Microsoft maintains a high-performance Java API for ONNX Runtime. Add the dependency:

<dependency>
    <groupId>com.microsoft.onnxruntime</groupId>
    <artifactId>onnxruntime</artifactId>
    <version>1.17.0</version>
</dependency>

Building the Inference Service

We wrap the ONNX session in a Spring Service. We load the model only once at startup.

@Service
public class PredictionService implements AutoCloseable {

    private final OrtEnvironment env;
    private final OrtSession session;

    public PredictionService(@Value("${model.path}") String modelPath) throws OrtException {
        this.env = OrtEnvironment.getEnvironment();
        this.session = env.createSession(modelPath, new OrtSession.SessionOptions());
    }

    public float predict(float[] inputData) throws OrtException {
        // 1. Create Tensor
        OnnxTensor tensor = OnnxTensor.createTensor(env, FloatBuffer.wrap(inputData), new long[]{1, inputData.length});

        // 2. Run Inference
        try (Result result = session.run(Map.of("float_input", tensor))) {
            float[][] output = (float[][]) result.get(0).getValue();
            return output[0][0]; // Return first prediction
        }
    }

    @Override
    public void close() throws OrtException {
        session.close();
        env.close();
    }
}

Security Considerations

Loading external binary files (models) into your application memory poses unique security risks. "Pickle bombs" are famous in Python, but ONNX files are generally safer as they are protobuf-based graphs. However, risks remain.

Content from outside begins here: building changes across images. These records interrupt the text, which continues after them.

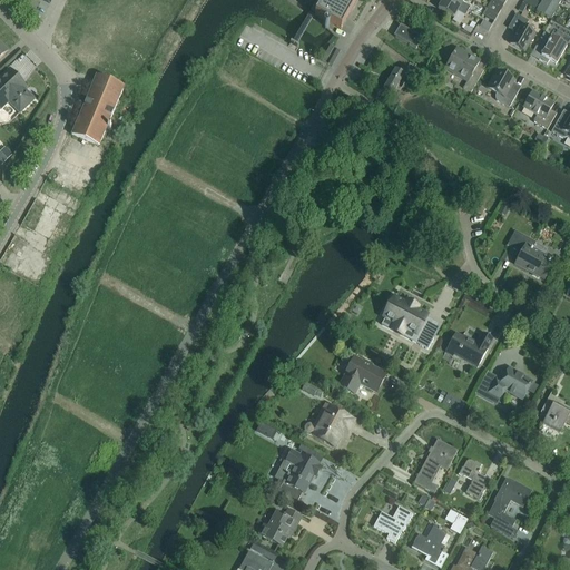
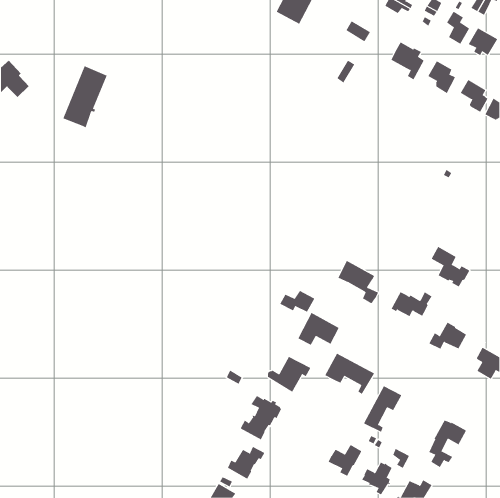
building: [507,229,551,276] -> [431,246,470,287]
building: none -> [280,290,318,312]
building: none -> [325,353,375,395]
building: [459,460,491,499] -> none

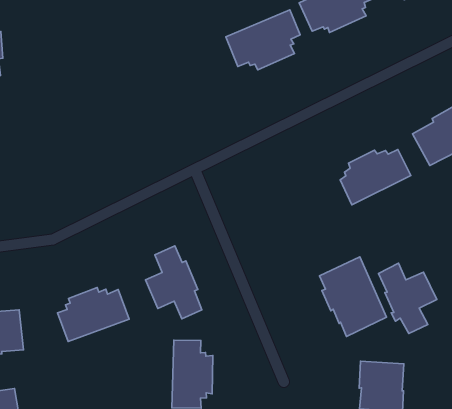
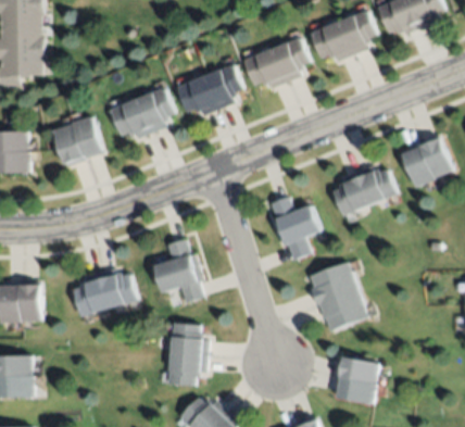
building: none -> [177,64,242,114]
building: none -> [111,88,174,138]
building: none -> [55,116,104,165]
building: [378,263,437,333] -> [271,196,321,259]

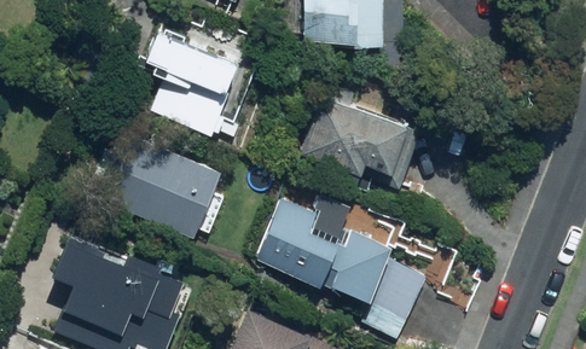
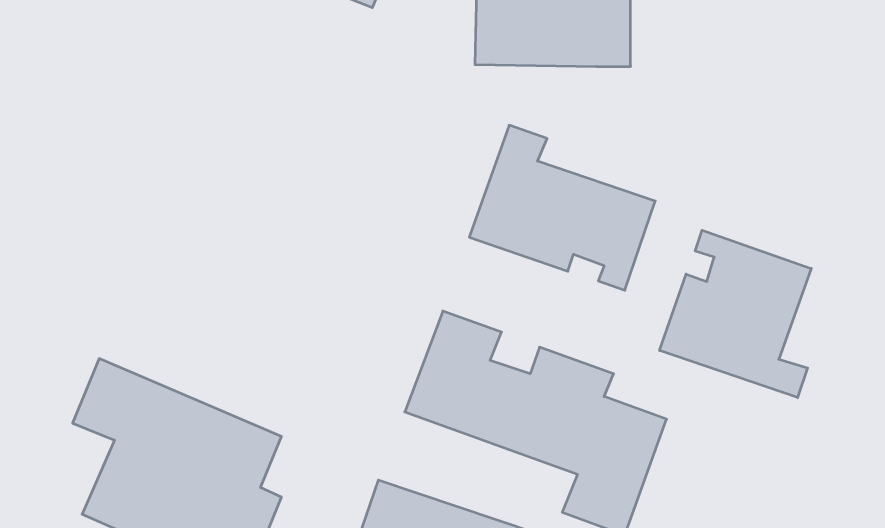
building: [145,29,242,139] -> none
building: [112,139,230,238] -> none
building: none -> [660,230,811,398]

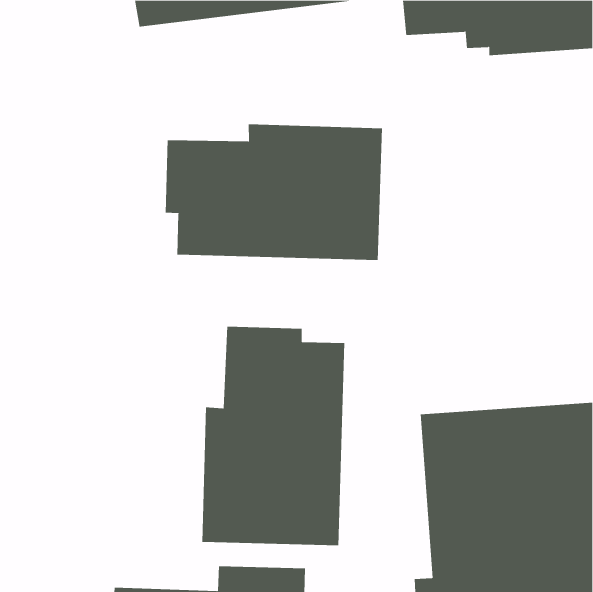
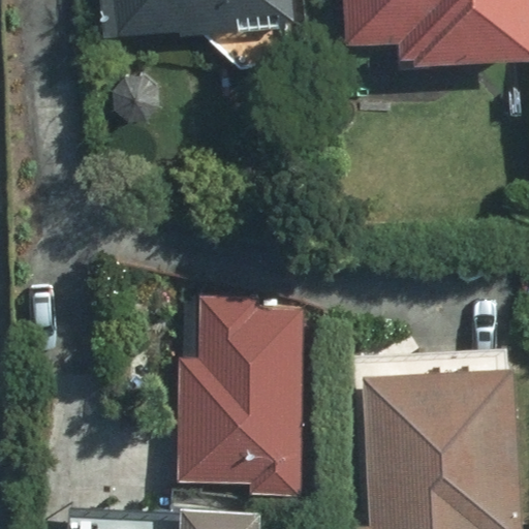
building: [165,124,382,261] -> none

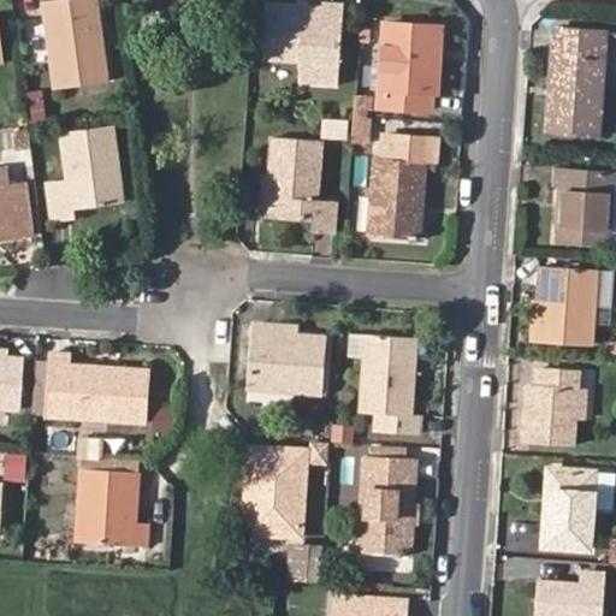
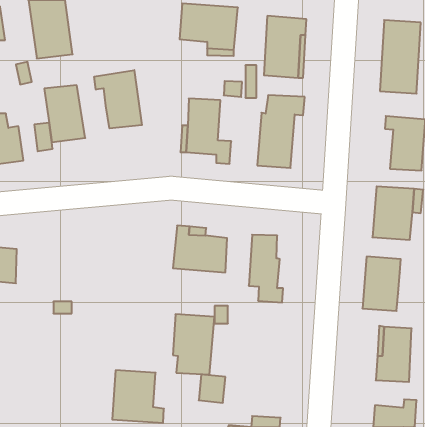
building: none -> [94,70,142,128]
building: [45,354,153,420] -> none
building: [355,458,413,557] -> none
building: [82,468,156,544] -> [112,370,164,423]

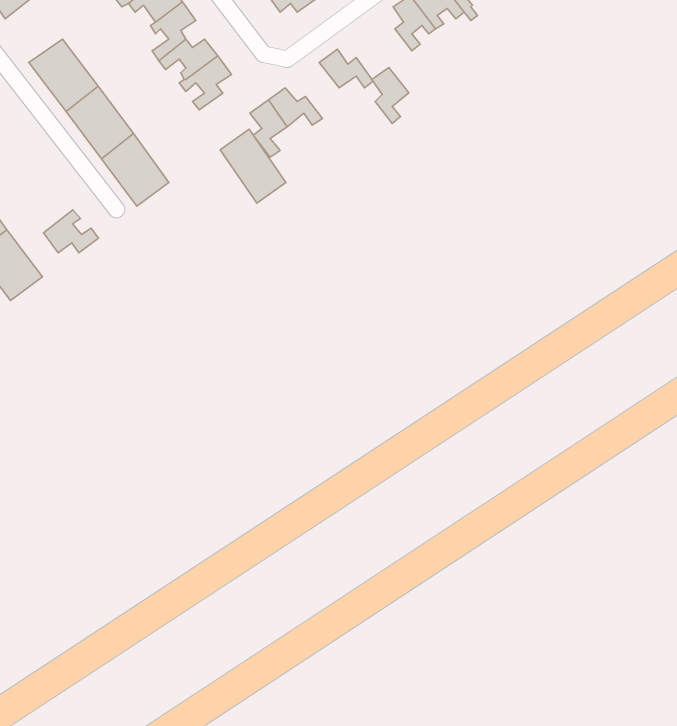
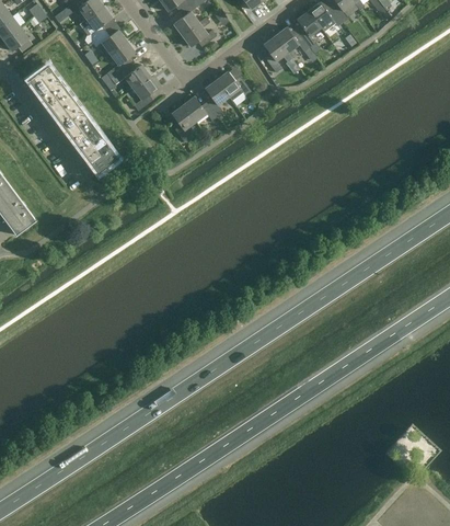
building: [372,68,409,123] -> [205,80,229,116]
building: [220,129,286,203] -> none
building: [43,210,99,253] -> none

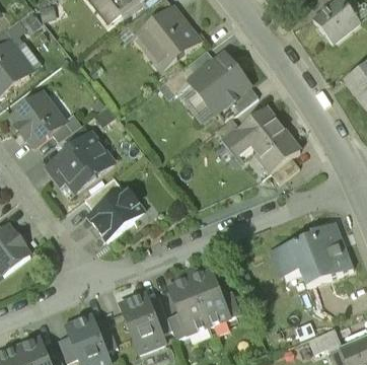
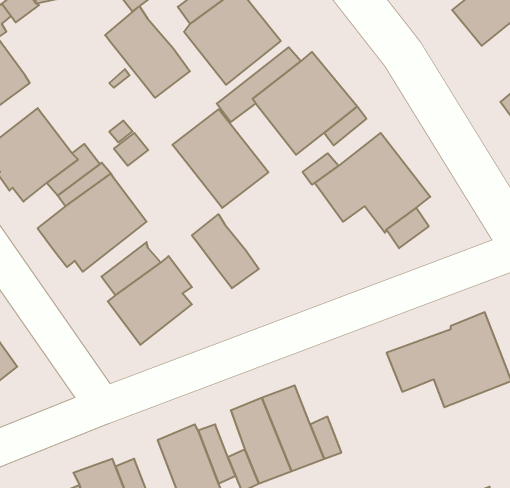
building: none -> [105,6,190,98]
building: none -> [172,109,268,208]
building: none -> [192,214,259,288]

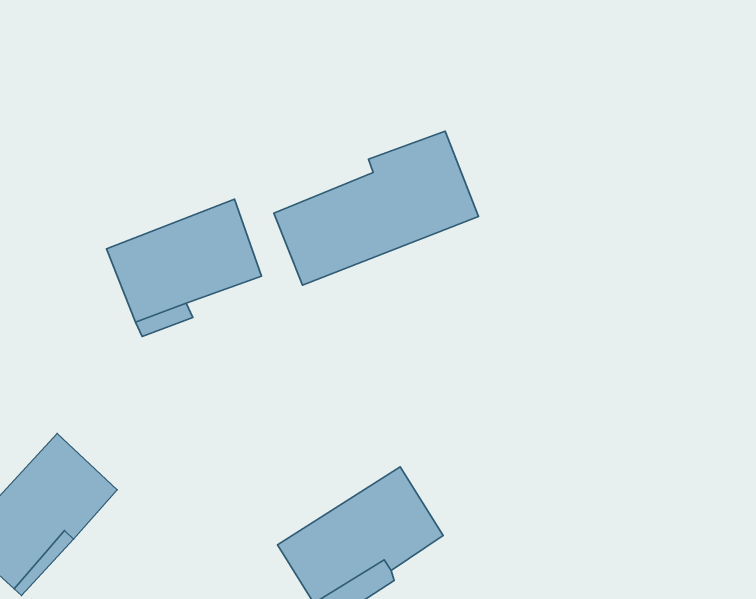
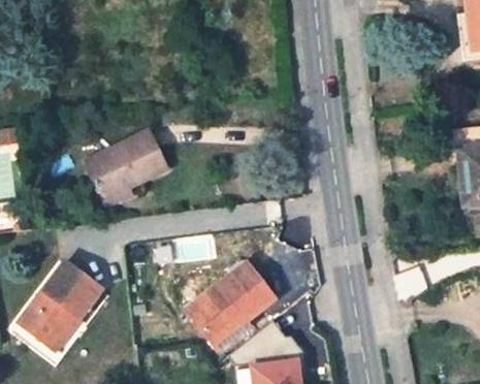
building: [274,131,479,285] -> none

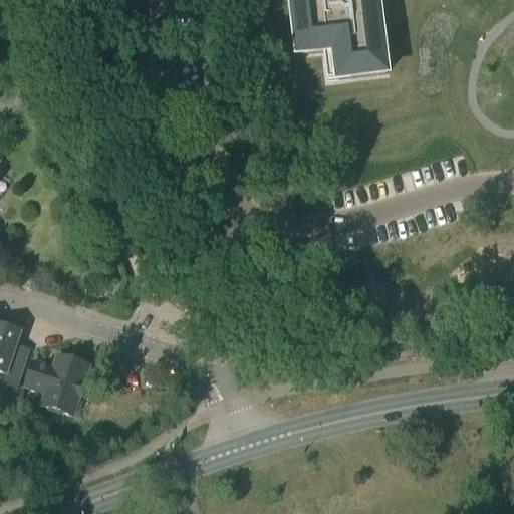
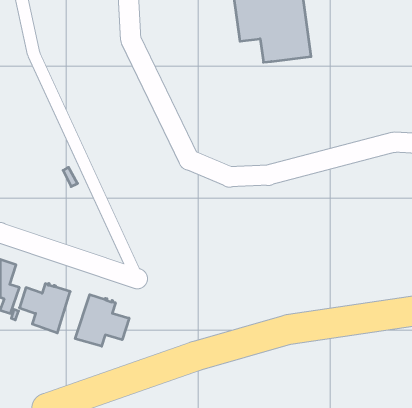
building: none -> [75,295,129,346]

ML Model Security Checklist

  • Model Provenance: Only load models from trusted sources. Verify the SHA256 checksum of the `.onnx` file before loading.
  • Input Validation: ML models are sensitive to malformed inputs (NaNs, Infinities, extreme outliers). Validate all numerical inputs before tensor creation to prevent crashes or undefined behavior.
  • Resource Exhaustion: Models can be memory-intensive. Set strict heap limits and monitor off-heap memory usage (ONNX Runtime uses native memory).
  • Adversarial Attacks: Be aware that models can be tricked by subtly perturbed inputs. Implement rate limiting and anomaly detection on the input distribution.

Conclusion

Deploying ML models in Spring Boot using ONNX Runtime is a powerful pattern for high-performance, low-latency AI applications. It simplifies your architecture by removing the need for separate Python microservices for inference.